Arizona law encourages sham candidacies by only requiring someone to be registered with a particular political party at the time they file their petitions. Senator John Kavanagh’s bill SB 1200 closes the loophole and would require candidates to be continuously-registered member of any political party
“We shouldn’t allow candidates the opportunity to game the system,” Reagan continued. “It’s silly that any candidate could change parties halfway through and confuse voters as to their true intentions.”
SB 1200 also includes a provision that bars candidates from running for more than one federal office at the same time, excluding presidential candidates.

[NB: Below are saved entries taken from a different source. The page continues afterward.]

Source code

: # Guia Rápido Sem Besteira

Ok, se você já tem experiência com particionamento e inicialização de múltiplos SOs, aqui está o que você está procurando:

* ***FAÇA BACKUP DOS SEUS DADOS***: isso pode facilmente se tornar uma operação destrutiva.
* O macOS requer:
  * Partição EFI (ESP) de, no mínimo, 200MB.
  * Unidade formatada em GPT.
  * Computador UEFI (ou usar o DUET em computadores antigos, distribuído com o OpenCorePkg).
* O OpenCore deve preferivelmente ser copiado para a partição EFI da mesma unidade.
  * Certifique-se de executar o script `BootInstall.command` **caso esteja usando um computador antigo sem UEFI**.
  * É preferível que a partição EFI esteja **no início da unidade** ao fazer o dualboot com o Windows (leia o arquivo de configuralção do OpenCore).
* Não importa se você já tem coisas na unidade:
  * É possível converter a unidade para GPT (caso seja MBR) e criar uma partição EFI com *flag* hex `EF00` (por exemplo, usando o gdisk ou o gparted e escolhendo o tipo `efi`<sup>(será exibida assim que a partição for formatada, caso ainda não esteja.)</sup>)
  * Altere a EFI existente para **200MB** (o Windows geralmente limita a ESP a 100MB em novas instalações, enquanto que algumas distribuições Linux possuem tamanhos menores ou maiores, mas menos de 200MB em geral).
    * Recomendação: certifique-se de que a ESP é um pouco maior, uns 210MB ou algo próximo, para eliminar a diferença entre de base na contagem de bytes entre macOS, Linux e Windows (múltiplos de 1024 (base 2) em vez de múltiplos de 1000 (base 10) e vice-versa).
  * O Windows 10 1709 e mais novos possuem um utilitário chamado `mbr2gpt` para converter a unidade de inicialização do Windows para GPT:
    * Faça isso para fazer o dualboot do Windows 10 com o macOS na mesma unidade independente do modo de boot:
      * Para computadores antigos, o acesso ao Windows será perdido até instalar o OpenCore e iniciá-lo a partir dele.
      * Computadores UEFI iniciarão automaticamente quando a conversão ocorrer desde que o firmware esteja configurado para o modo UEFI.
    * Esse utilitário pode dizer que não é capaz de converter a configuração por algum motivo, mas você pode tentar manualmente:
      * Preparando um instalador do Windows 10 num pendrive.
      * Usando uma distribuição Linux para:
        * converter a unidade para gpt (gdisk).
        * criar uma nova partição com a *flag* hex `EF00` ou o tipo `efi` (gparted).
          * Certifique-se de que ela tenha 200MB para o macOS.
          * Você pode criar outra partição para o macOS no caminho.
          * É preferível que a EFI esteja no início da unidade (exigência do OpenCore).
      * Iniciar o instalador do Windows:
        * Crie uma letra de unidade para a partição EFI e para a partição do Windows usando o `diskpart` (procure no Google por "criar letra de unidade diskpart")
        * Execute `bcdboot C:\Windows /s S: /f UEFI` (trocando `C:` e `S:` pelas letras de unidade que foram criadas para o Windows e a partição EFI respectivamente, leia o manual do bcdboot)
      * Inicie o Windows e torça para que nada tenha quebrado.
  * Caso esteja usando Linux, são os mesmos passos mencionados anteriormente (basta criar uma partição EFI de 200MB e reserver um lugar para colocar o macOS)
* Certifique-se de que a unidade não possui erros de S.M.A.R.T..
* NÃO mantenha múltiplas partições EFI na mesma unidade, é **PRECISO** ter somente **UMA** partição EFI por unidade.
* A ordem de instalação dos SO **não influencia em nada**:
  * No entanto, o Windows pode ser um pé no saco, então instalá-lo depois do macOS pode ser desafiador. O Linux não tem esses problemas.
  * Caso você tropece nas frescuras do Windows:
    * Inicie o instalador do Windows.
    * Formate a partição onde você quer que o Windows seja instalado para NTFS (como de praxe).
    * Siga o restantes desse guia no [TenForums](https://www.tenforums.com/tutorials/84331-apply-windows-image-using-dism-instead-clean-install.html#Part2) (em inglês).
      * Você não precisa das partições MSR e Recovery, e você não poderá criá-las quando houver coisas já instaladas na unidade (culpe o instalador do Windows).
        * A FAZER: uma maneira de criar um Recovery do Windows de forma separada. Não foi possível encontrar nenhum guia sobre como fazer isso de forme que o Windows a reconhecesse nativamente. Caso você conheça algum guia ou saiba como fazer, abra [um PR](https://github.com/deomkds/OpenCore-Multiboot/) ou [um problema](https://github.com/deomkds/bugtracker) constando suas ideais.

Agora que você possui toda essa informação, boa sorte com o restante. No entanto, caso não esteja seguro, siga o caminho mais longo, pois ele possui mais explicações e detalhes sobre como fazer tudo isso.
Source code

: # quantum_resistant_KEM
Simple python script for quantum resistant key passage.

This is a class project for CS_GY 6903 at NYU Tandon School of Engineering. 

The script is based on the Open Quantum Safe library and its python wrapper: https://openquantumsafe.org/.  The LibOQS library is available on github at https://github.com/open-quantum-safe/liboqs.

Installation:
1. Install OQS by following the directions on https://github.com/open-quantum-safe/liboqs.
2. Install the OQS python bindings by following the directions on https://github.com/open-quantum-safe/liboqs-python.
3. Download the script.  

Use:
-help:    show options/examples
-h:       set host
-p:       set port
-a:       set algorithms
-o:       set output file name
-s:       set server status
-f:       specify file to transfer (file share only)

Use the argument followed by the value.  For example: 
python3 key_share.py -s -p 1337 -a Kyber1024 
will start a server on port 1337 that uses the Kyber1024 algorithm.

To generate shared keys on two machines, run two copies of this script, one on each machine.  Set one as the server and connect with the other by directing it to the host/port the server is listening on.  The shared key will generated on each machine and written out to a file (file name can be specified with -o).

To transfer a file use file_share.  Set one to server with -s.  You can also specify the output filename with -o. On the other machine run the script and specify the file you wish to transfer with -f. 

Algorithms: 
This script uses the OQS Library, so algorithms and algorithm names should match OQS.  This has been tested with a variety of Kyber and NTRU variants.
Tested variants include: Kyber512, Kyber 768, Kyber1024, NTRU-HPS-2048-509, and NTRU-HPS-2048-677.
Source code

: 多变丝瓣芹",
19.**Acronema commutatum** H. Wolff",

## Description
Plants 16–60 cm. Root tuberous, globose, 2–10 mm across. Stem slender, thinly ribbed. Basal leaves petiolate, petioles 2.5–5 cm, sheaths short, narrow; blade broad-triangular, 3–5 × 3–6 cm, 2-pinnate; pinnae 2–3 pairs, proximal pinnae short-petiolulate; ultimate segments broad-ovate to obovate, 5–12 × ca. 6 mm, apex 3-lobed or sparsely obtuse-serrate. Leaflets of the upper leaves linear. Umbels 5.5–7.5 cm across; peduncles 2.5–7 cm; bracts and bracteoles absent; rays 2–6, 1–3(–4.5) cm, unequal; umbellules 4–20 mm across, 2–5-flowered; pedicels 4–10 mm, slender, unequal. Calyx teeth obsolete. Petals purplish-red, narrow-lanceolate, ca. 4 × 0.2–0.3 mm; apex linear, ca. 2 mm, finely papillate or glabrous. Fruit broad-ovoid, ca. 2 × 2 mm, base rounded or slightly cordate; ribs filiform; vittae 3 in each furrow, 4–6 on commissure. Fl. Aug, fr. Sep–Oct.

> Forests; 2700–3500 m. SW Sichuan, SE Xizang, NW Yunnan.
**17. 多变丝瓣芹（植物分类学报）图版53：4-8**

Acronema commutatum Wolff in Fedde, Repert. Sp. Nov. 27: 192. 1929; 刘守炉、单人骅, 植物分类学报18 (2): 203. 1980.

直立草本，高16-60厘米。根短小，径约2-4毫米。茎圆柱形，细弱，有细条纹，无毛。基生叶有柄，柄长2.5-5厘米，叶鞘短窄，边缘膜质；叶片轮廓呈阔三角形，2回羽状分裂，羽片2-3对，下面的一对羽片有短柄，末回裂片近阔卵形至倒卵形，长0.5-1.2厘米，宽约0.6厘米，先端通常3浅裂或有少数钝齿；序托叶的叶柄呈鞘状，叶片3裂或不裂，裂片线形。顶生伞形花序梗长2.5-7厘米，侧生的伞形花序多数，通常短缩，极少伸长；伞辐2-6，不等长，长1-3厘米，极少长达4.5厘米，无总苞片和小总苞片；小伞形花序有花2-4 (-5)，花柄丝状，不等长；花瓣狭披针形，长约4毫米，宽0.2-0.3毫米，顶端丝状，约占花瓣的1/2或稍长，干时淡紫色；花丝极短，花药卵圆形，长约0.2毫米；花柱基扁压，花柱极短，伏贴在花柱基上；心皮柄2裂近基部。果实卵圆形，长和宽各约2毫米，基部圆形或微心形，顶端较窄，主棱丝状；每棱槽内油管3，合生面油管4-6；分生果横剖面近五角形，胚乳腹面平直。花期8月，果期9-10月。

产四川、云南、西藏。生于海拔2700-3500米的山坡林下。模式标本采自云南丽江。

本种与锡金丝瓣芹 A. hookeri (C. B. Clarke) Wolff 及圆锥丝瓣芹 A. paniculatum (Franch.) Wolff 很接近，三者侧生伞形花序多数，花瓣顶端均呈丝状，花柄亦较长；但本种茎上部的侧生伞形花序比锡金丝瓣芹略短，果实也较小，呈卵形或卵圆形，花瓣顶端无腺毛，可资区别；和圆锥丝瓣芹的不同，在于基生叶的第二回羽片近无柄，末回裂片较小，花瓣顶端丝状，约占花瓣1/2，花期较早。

“Last year we saw a candidate file for both the U.S. Senate and U.S. House of Representatives, said Reagan. “Arizona law prevents that from happening for state and local races. We feel that federal candidates should be subject to the same rules. While it might be cost-effective to have the same elected official serve in both the U.S. House and Senate simultaneously, I suspect it might be unconstitutional.”
Other election-related bills include:
SB 1305 – Senator Kavanagh
Voting equipment vendors do not necessarily comply with all laws governing ballots and accessible voting equipment. This bill would clarify that voting equipment must comply with state law and the AZSOS procedures manual, including ballot content, format and display.
SB 1238 – Senator Kavanagh
Clarify that early ballot return envelopes must be opaque and not reveal a voter’s vote choices through the envelope.
SB 1306 – Senator Kavanagh
Not all counties immediately report results by what kind of ballot (early, polling place or provisional) which causes voter and media confusion. This bill would require election results to be electronically transmitted in a uniform format statewide.
Secretary Reagan strongly supports HB 2273 (Representative Clark) which would appropriate $2.0 million to the Secretary of State’s office to provide grants to Arizona’s counties for election data systems security improvements. In addition, the bill allows the AZSOS to retain up to $500,000 for cyber security improvements to its own statewide election data systems.
“Our election systems are under attack each day,” Secretary Reagan revealed. “Just last year, our statewide system successfully prevented unauthorized access into the statewide voter registration database. If we want to ensure our data remains secure, we must continue to invest in our defense mechanisms.”
“While this list of legislative priorities will help move things in the right direction, we’re also looking forward to our bringing County Recorders and local election administrators together to suggest revisions and come to a consensus on needed changes to the Election Procedures Manual which should begin shortly.”